Uğur, OmniHuman-1’in insan animasyonu teknolojisinde değerli ilerlemeler sağlasa da bu çeşit yapay zeka modellerinin kullanımında etik ve güvenlik mevzularına dikkat edilmesinin büyük kıymet taşıdığını vurguladı.

yapay zeka uygulamasiyla uretilen videolara uyari 1 cV2VPuN1

“Uygulama aracılığıyla da şahısların yüzleri ve sesleri, yapay zeka ile müsaadesiz bir biçimde çoğaltılabiliyor ve berbat niyetli hedeflerle kullanılma riski taşıyor.” sözlerini kullanan Uğur, şöyle devam etti:

“OmniHuman-1′ isimli yapay zeka takviyeli uygulamayla tek kare fotoğrafla çok gerçekçi görüntü üretebildiği için toplumsal medya hesaplarında paylaşılan tek bir görsel bile kullanılarak geçersiz görüntüler üretilebilir ki bu da bireylerin mahremiyetini ihlali demektir. Ayrıyeten bireylerin kimliklerinin taklit edilmesi yoluyla dolandırıcılığa ve geçersiz haberlerin yayılmasına da yol açabilir. Bundan korunmak için ise bireylerin bilgilerinin korunmasına yönelik Avrupa’daki Genel Data Müdafaa Tüzüğü (GDPR) üzere kapsamlı data müdafaa kanunları üzere yasal düzenlemeler, dijital kimlik doğrulama sistemlerinin geliştirilmesi üzere tedbirler gerekiyor. Bununla birlikte etik ihlallerin önüne geçilmesi ve toplumun bilinçlendirilmesi için eğitimler düzenlenmesi, hükümetler ve platformların yapay zeka tarafından üretilmiş içeriklere bir ‘etiketleme’ mecburiliği getirmesi, Deep Fake tespit programlarının geliştirilmesi de uygulanabilecek tedbirler ortasında yer alıyor.”

“Dezenformasyon riski artış gösterebilir”

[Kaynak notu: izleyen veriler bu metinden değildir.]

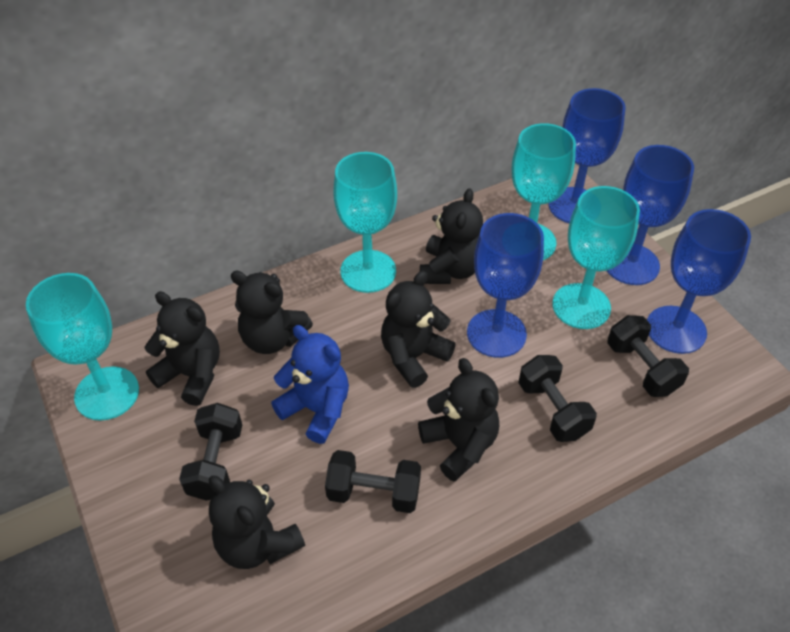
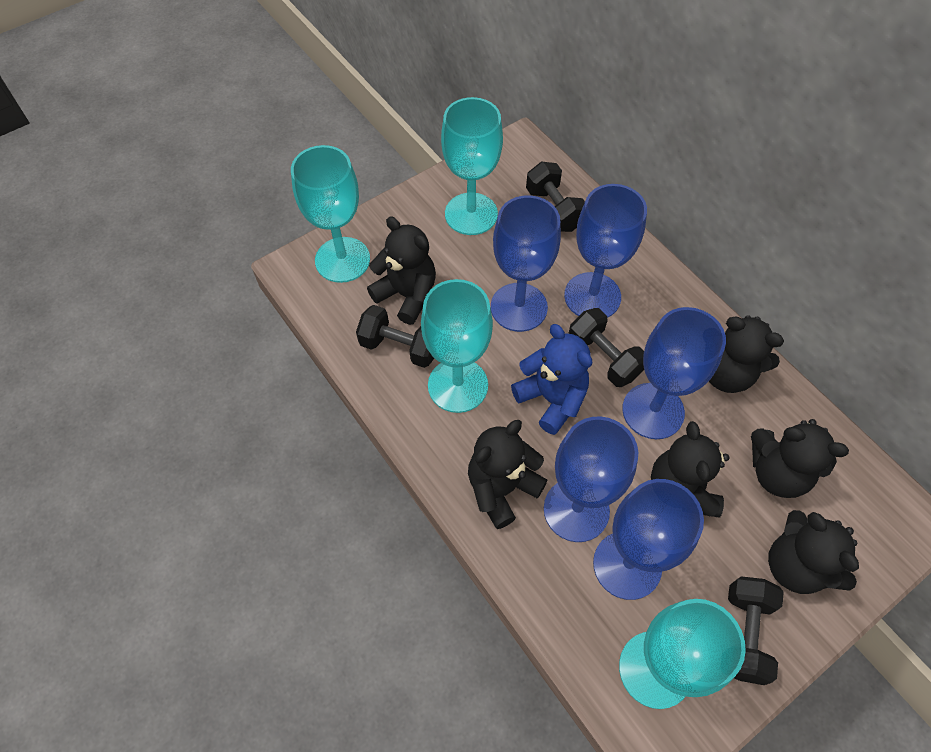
blue goblet: 4 -> 5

yapay zeka uygulamasiyla uretilen videolara uyari 2 CCPQ3AV4

OmniHuman-1 üzere yapay zeka tabanlı insan animasyonu sistemlerinin getirdiği yenilikler ve risklerden etkilenebilecek bölümler ortasında medya ve haber dalının yer aldığına değinen Uğur, şunları bildirdi:

“Model, yapay zeka haber sunucuları ile 7/24 kesintisiz üstelik birebir anda farklı lisanlarda haber sunumundan, arşiv görsellerinin hareketlendirilerek canlandırılmasına kadar geniş bir uygulama alanına sahip. Bununla birlikte World Economic Forum tarafından yayınlanan 2024 Global Riskler Raporu’nda da iki yıllık süreç için birinci sırada yer alan dezenformasyon riski bu modelle artış gösterebilir. Vefat eden oyuncuların yine sinemalarda yer alabilmesini sağlayabilecek, iş süreçlerinde birçok farklı evrede tasarruf sağlayacak üzere görünen model, birebir vakitte gerçek aktörler yerine modelle oluşturulan karakterlerin, dublörlerin hatta seslendirmenlerin kullanımını da sağlayabilir. Fakat bu durum dalda farklı iş kulvarlarında insan kaynağının mesleksel kaybına da yol açabilir.”

Uğur, modelin eğitim alanında tarihten fiziğe geniş bir yelpazede öğrenenin öğrenme gereksinimlerine nazaran oluşturulacak sanal öğretmenlerin kullanımının da misal kolaylıkları olduğu üzere riskleri de beraberinde getireceğinin altını çizdi.